NEW YORK -- The US Senate on Tuesday confirmed Kevin Warsh to a 14-year term as a Federal Reserve governor, marking a pivotal step toward his expected ascension as the next leader of the US central bank.

The confirmation passed with a 51-45 vote. In a notable break from party lines, Senator John Fetterman of Pennsylvania was the sole Democrat to join the Republican majority in supporting the appointment. Warsh will succeed Stephen Miran on the board, with his term retroactively beginning Feb 1.

Following the vote, the Senate immediately initiated the confirmation process for Warsh's concurrent four-year term as Fed chair. A cloture vote was held to begin the countdown toward a final leadership approval, which could occur as early as Wednesday. The transition comes as the term of the current Fed Chair Jerome Powell is set to expire on Friday.

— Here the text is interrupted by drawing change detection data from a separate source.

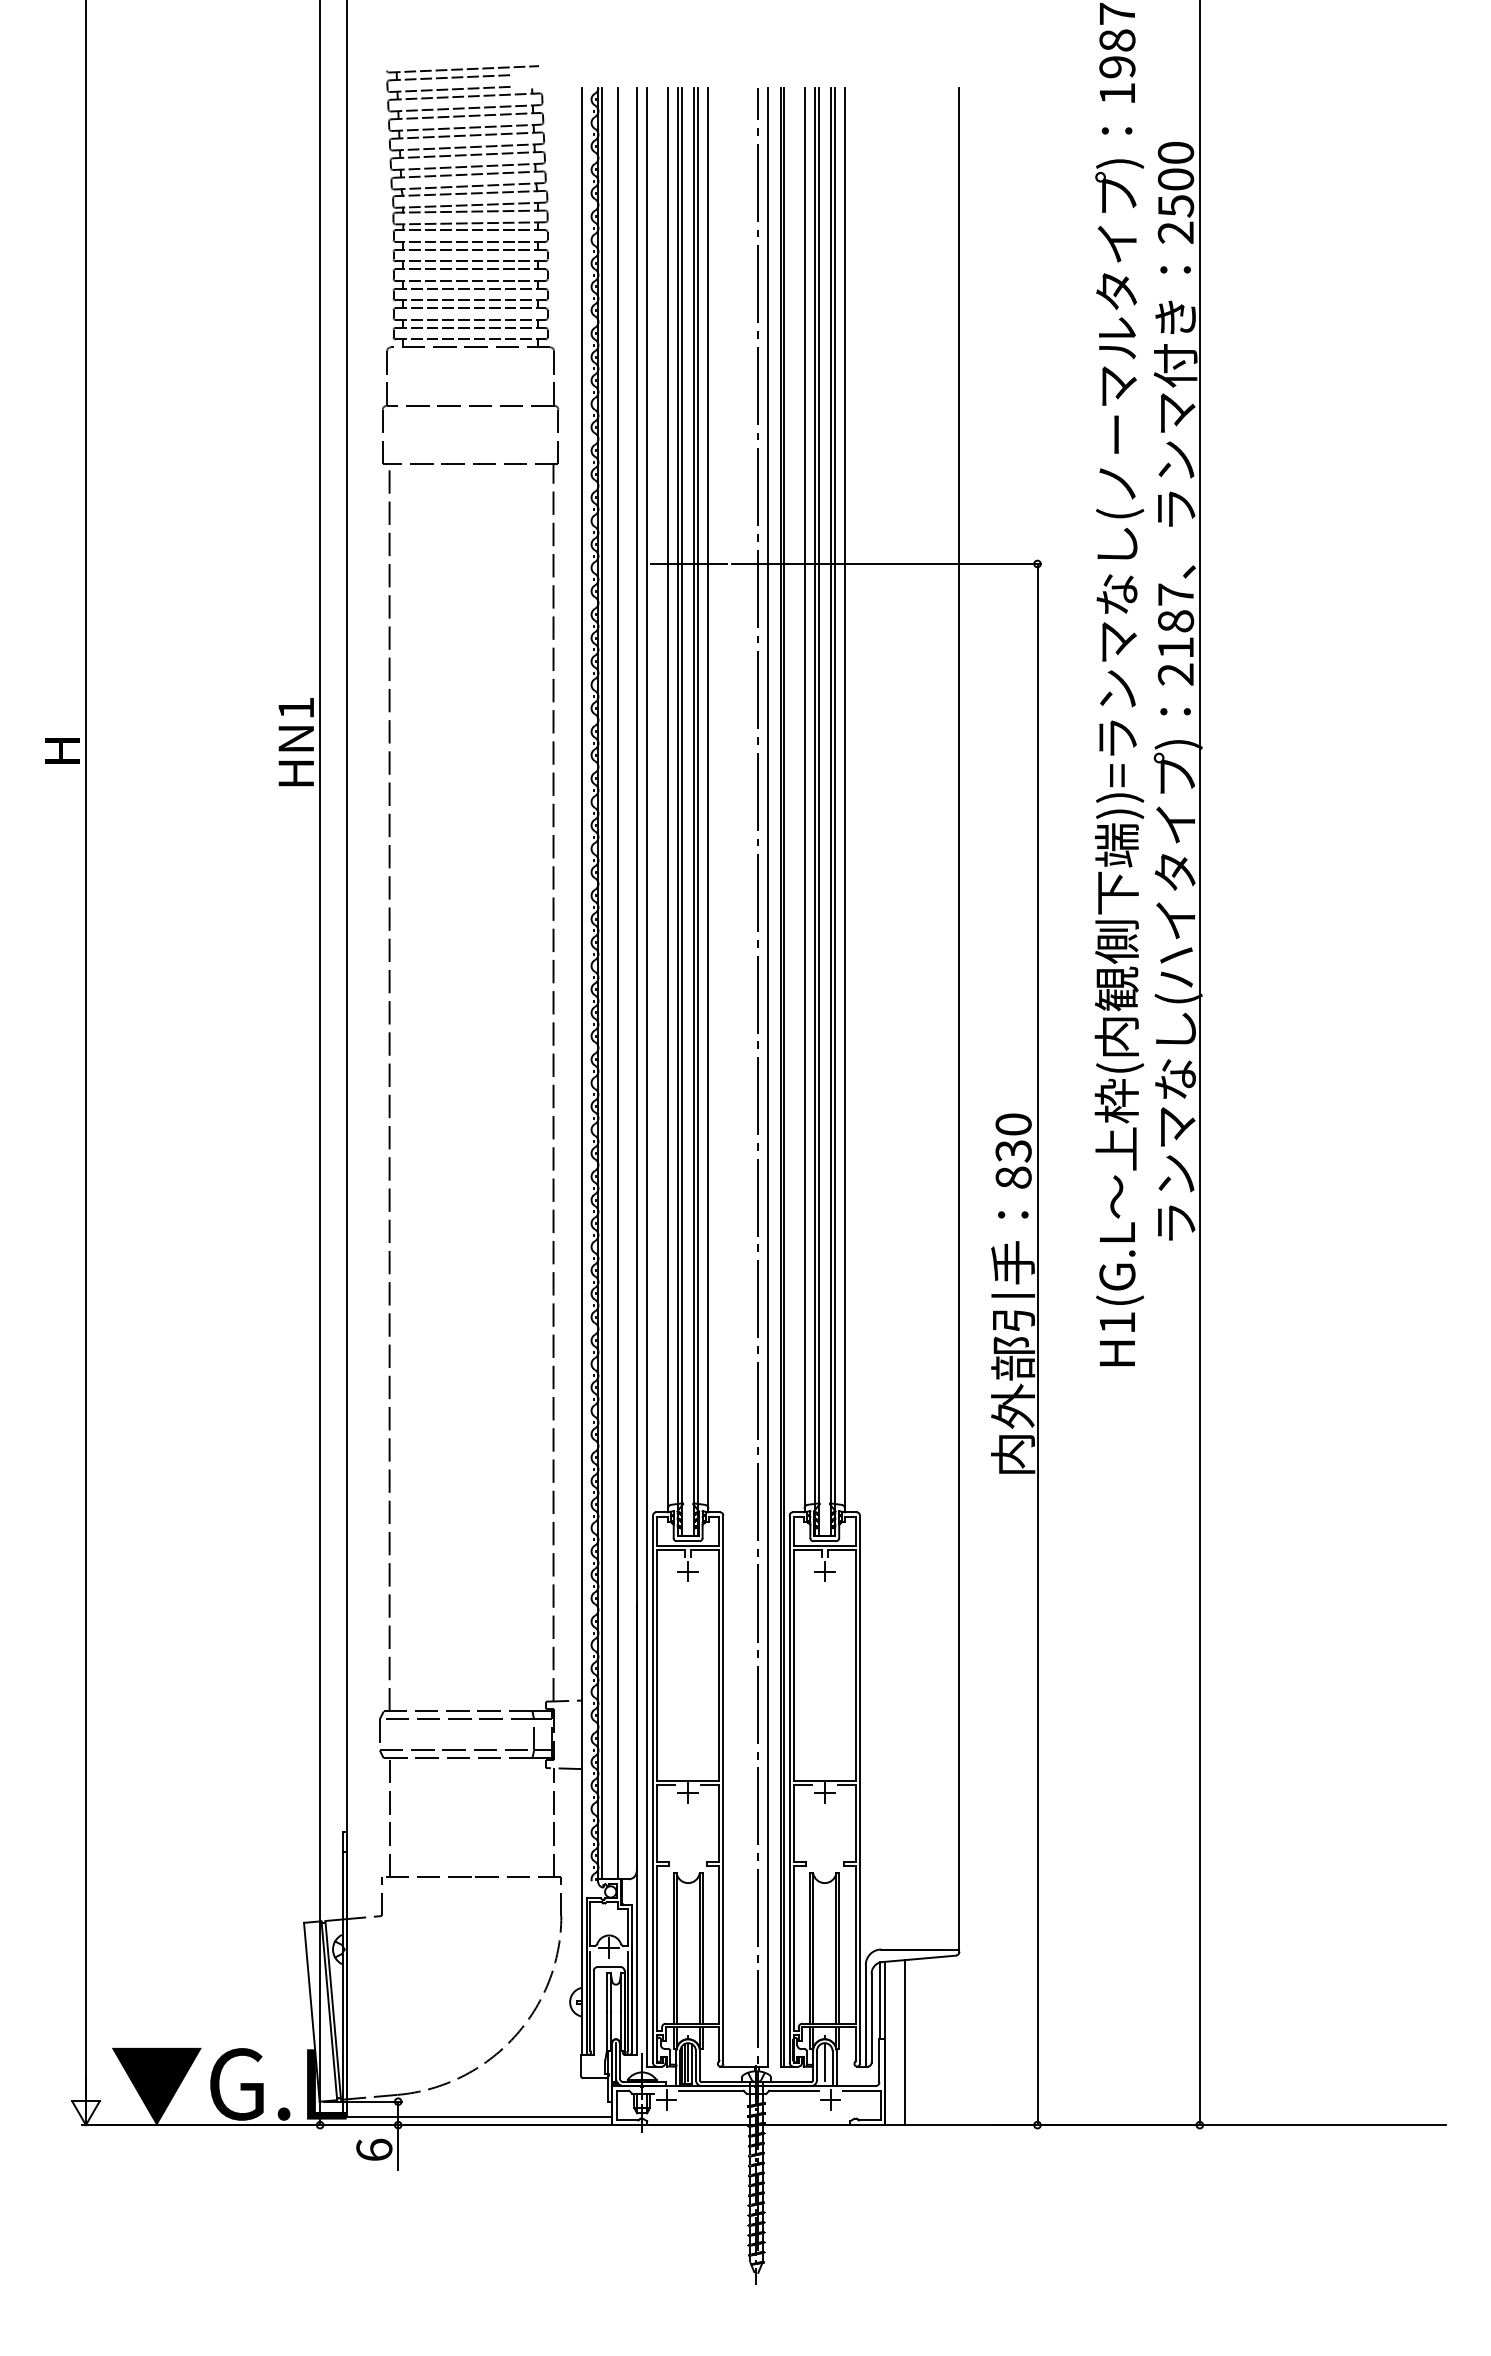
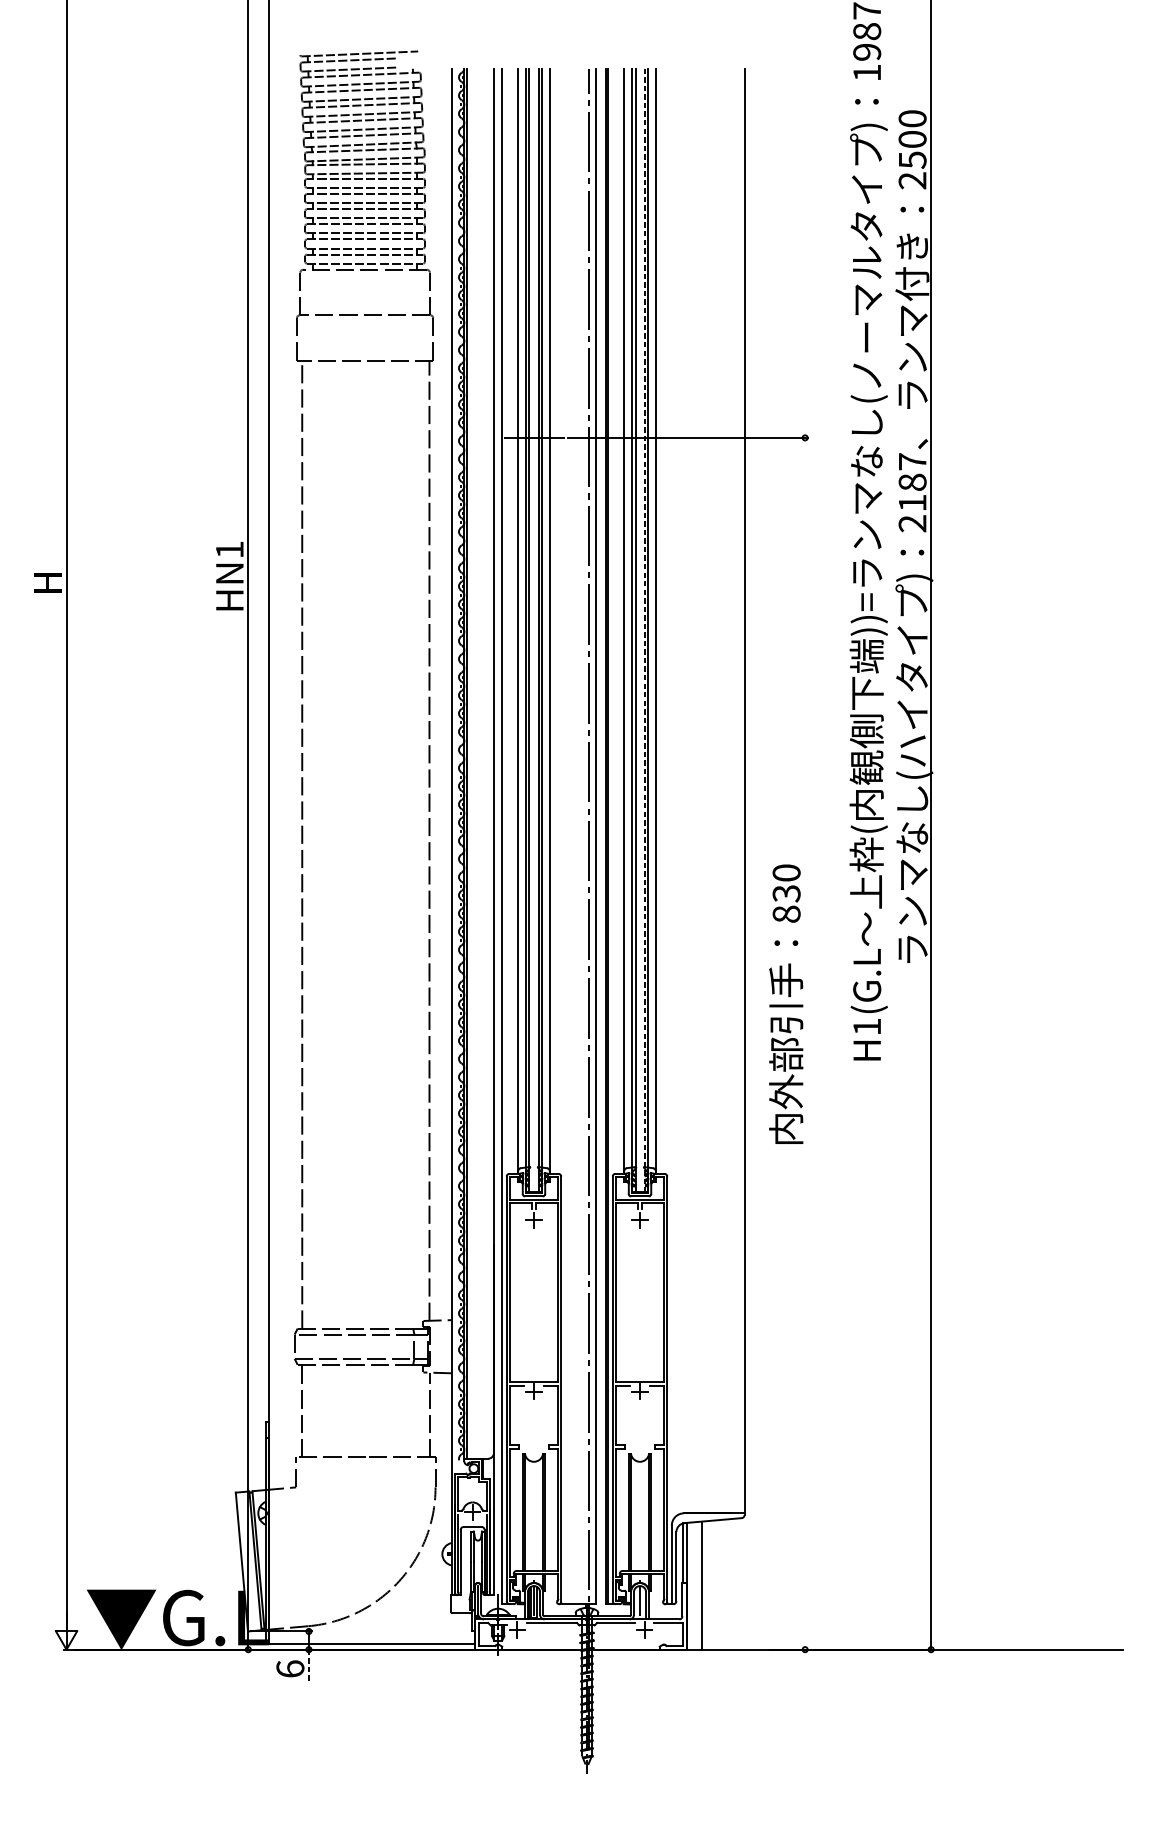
line: (830, 812) -> (644, 630), solid -> dashed
line: (617, 983) -> (479, 763), removed
line: (1037, 1344) -> (805, 1043), removed
line: (398, 2147) -> (309, 1667), solid -> dashed

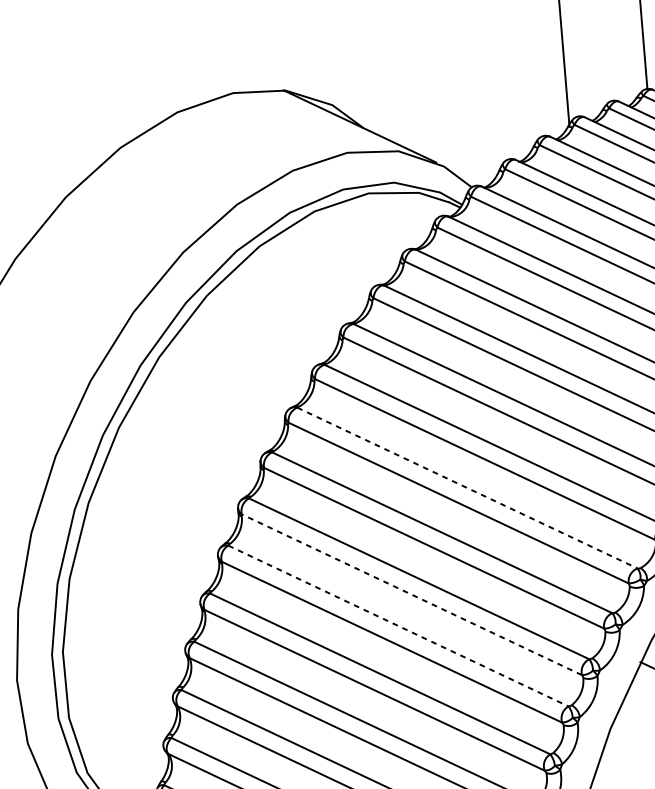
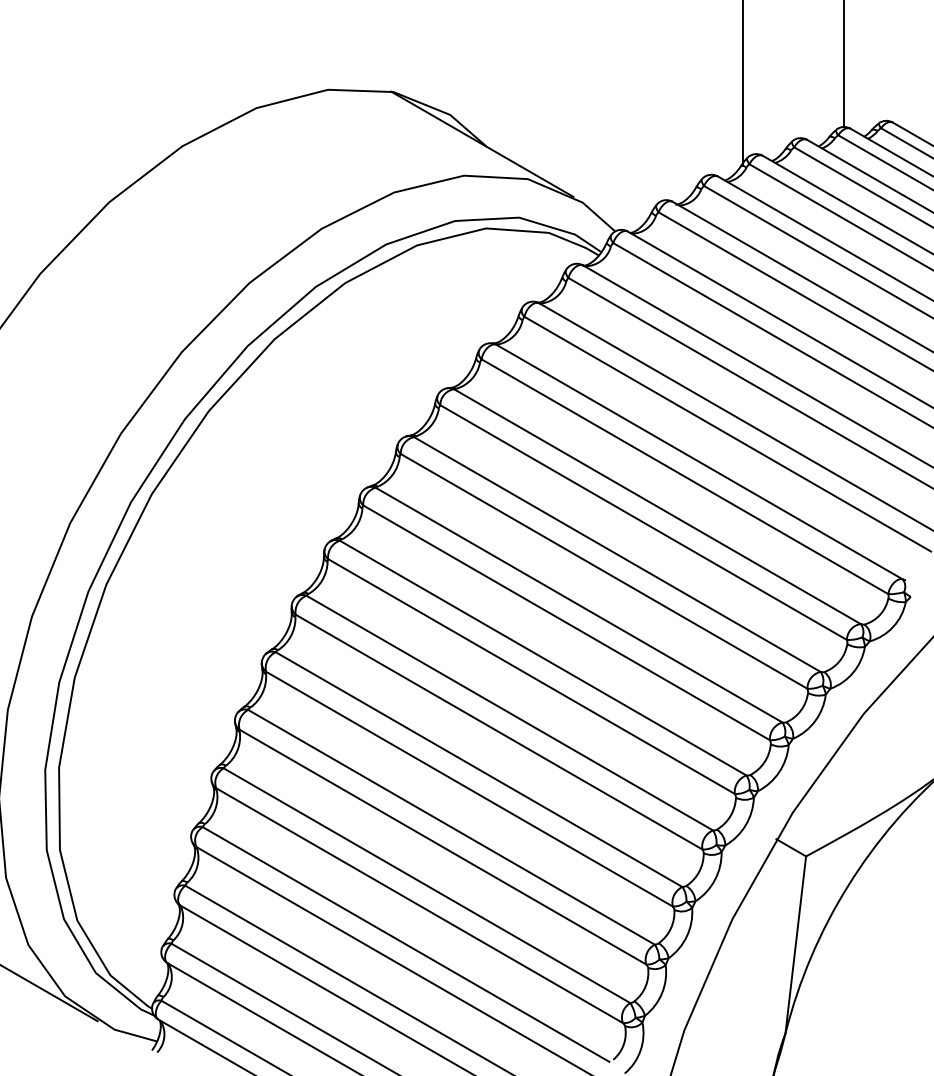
line: (467, 488) -> (579, 605), dashed -> solid
line: (412, 595) -> (499, 732), dashed -> solid
line: (398, 625) -> (479, 769), dashed -> solid

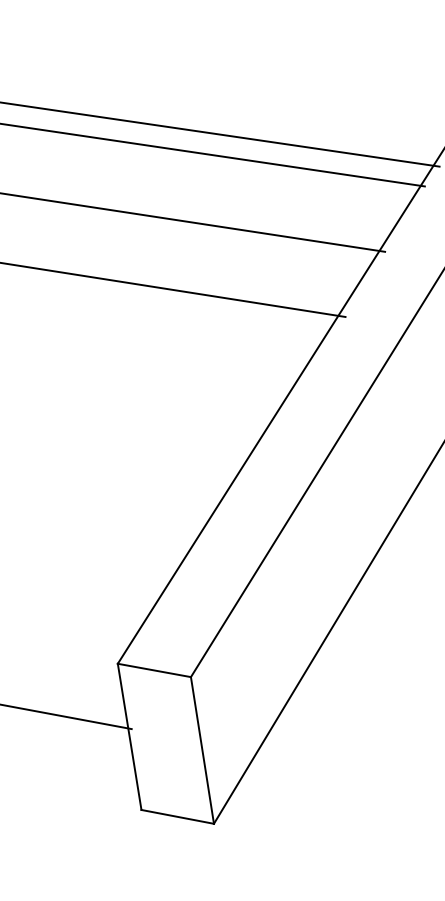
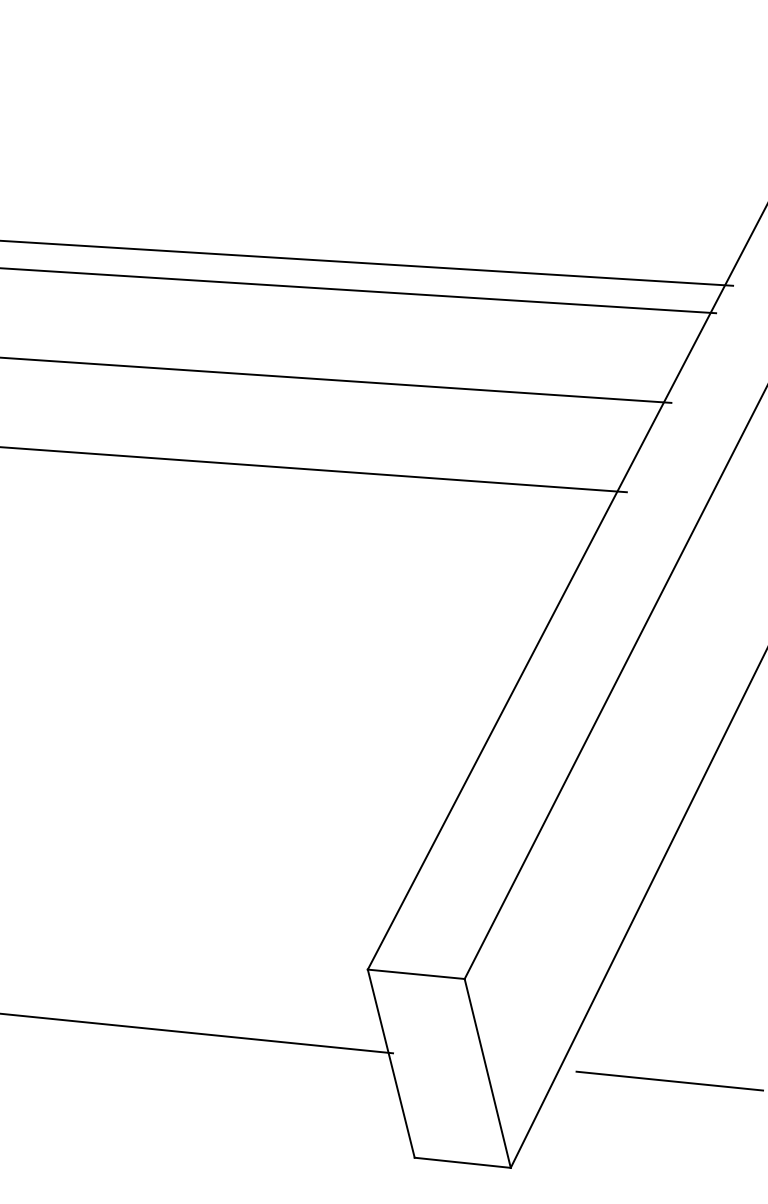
line: (340, 767) -> (669, 1080), added

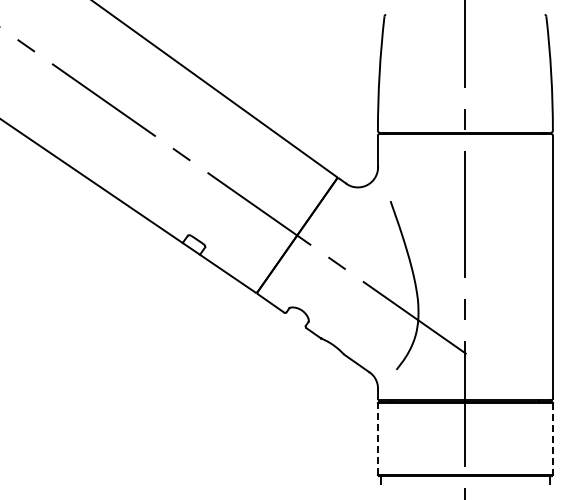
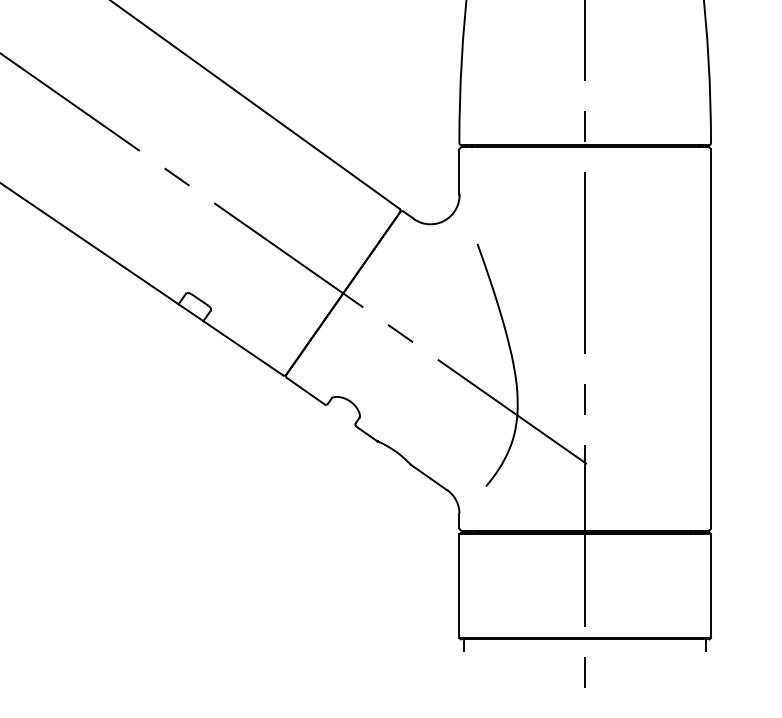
line: (377, 439) -> (458, 586), dashed -> solid
line: (552, 439) -> (710, 586), dashed -> solid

Warsh, 56, is a lawyer and financier who previously served as a Federal Reserve governor from 2006 to 2011, playing a key role in navigating the global financial crisis during that time. His return to the board comes at a time of heightened scrutiny regarding the central bank's political independence.

Powell has announced he intends to remain on the board as a governor after his chairmanship ends, adding that he plans to keep a low profile as a governor. His term as governor expires in January 2028.

For his part, Warsh signaled a shift in direction for the central bank, calling for "regime change." His proposed strategy includes tighter coordination with the Treasury Department and the administration on non-monetary policies.

However, the economic landscape remains challenging. A surge in global oil prices since the outbreak of the US-Israeli war against Iran has fueled domestic inflation, significantly dampening investor expectations for rate cuts this year. Financial markets are currently pricing in a one-in-three chance of a rate hike by December. The Fed's current target range for short-term borrowing costs stands at 3.5 percent to 3.75 percent.

The Federal Open Market Committee is scheduled to hold its next policy-setting meeting on June 16-17.